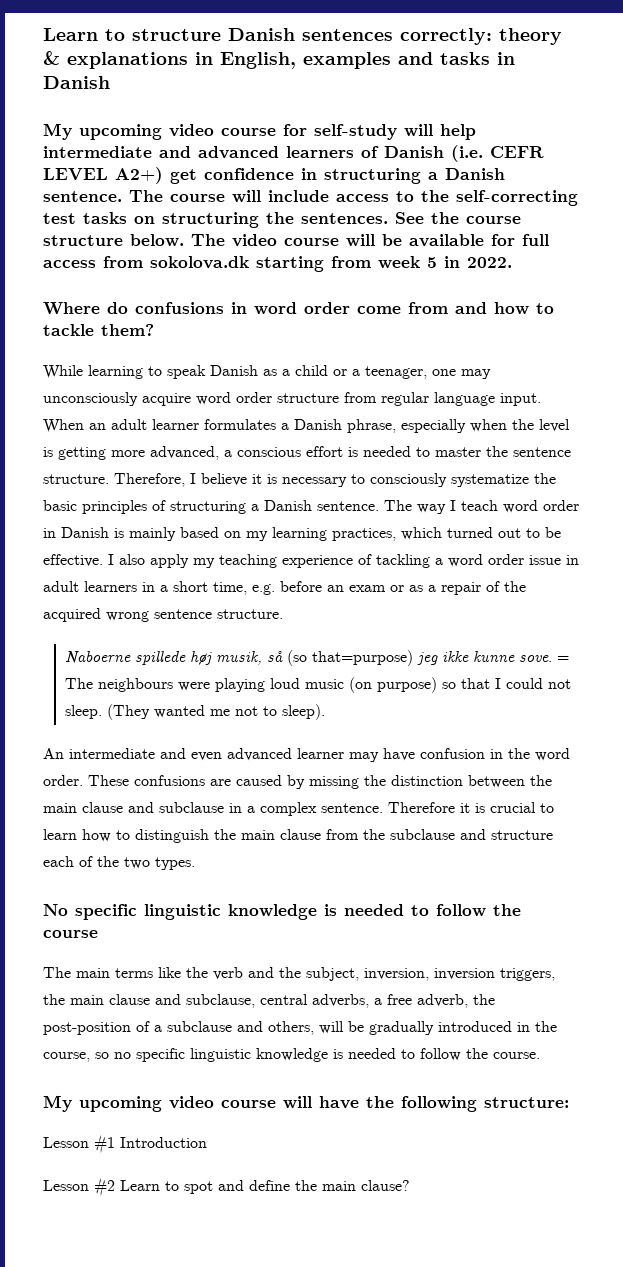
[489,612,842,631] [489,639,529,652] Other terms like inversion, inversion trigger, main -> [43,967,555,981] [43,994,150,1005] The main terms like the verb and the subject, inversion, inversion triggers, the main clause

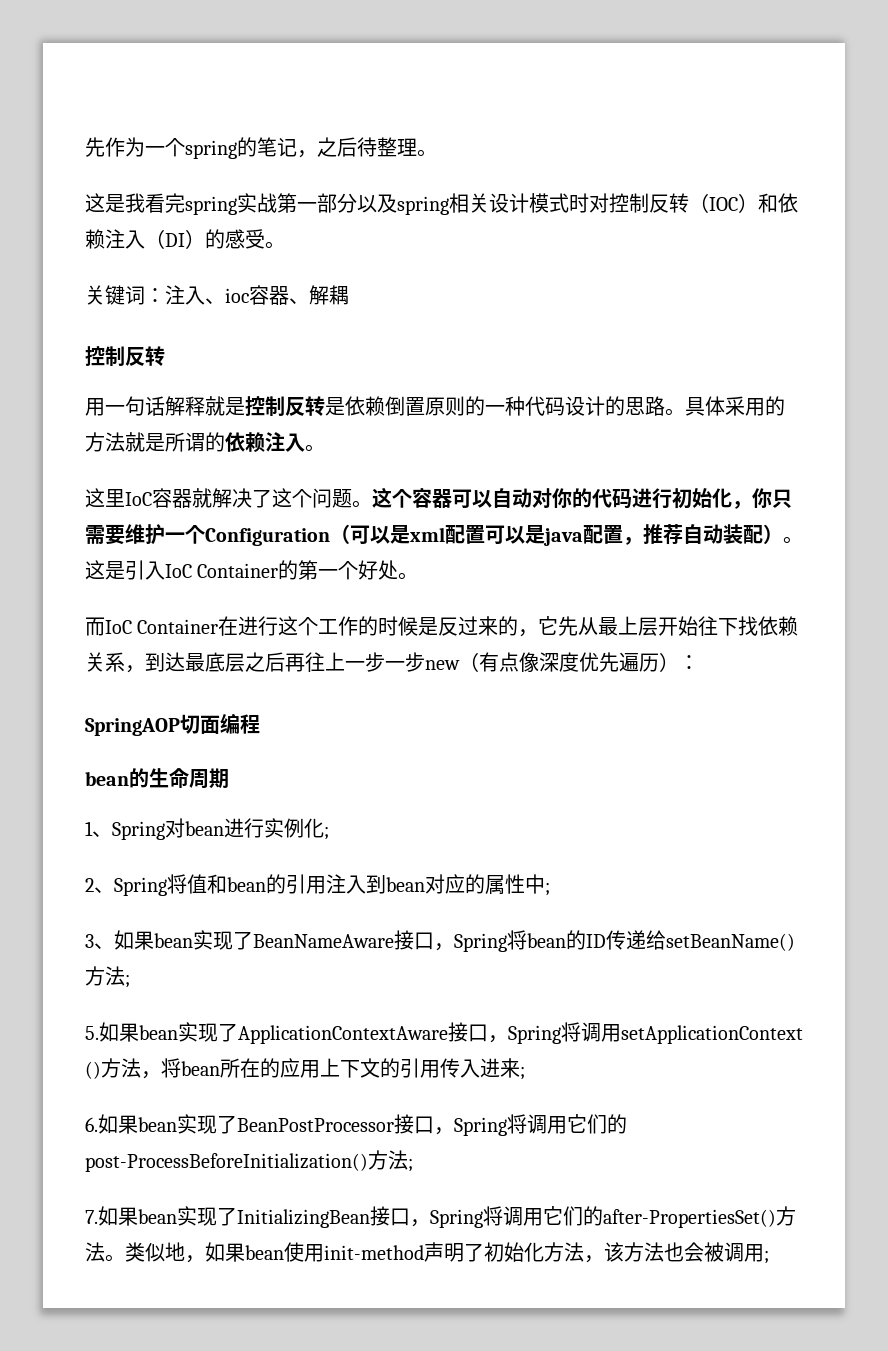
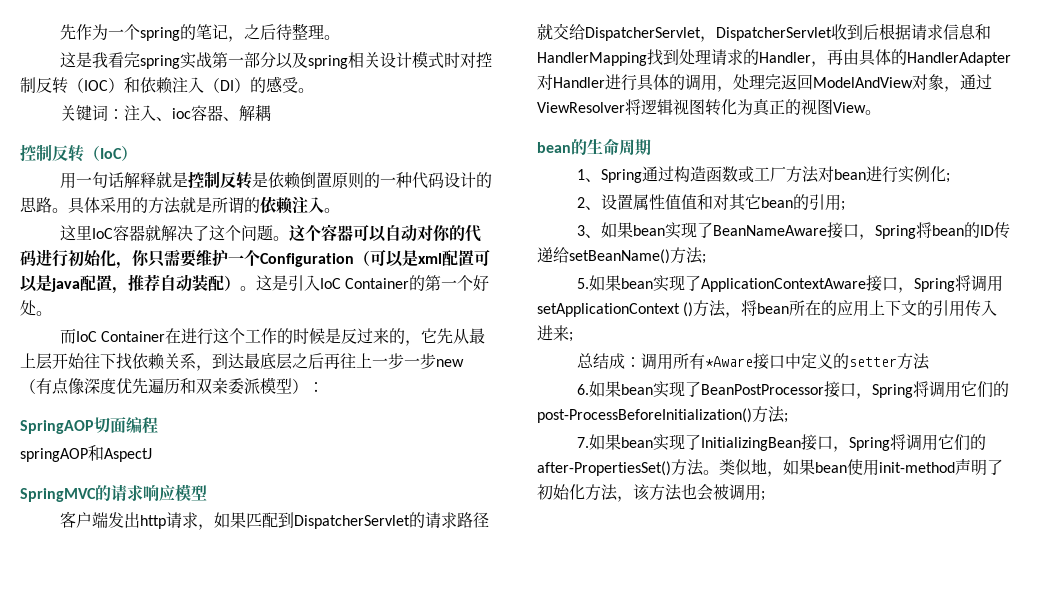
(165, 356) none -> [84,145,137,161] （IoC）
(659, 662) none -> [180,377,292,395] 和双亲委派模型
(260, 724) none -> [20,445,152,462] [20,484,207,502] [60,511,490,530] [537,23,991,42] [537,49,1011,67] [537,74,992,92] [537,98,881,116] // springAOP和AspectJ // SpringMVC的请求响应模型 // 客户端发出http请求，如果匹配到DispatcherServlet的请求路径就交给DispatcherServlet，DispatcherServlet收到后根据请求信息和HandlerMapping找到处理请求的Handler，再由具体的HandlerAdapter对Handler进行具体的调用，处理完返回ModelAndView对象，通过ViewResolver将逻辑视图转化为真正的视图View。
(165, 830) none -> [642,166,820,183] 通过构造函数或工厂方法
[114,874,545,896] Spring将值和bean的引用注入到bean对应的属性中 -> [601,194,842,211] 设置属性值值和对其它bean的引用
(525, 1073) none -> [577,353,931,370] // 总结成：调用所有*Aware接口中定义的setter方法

•••

What this task involves: Please write out, exactly as they appear, the lines from the one containing "(165, 830) none" through the last line of the records above, and nothing more.

Written solution:
(165, 830) none -> [642,166,820,183] 通过构造函数或工厂方法
[114,874,545,896] Spring将值和bean的引用注入到bean对应的属性中 -> [601,194,842,211] 设置属性值值和对其它bean的引用
(525, 1073) none -> [577,353,931,370] // 总结成：调用所有*Aware接口中定义的setter方法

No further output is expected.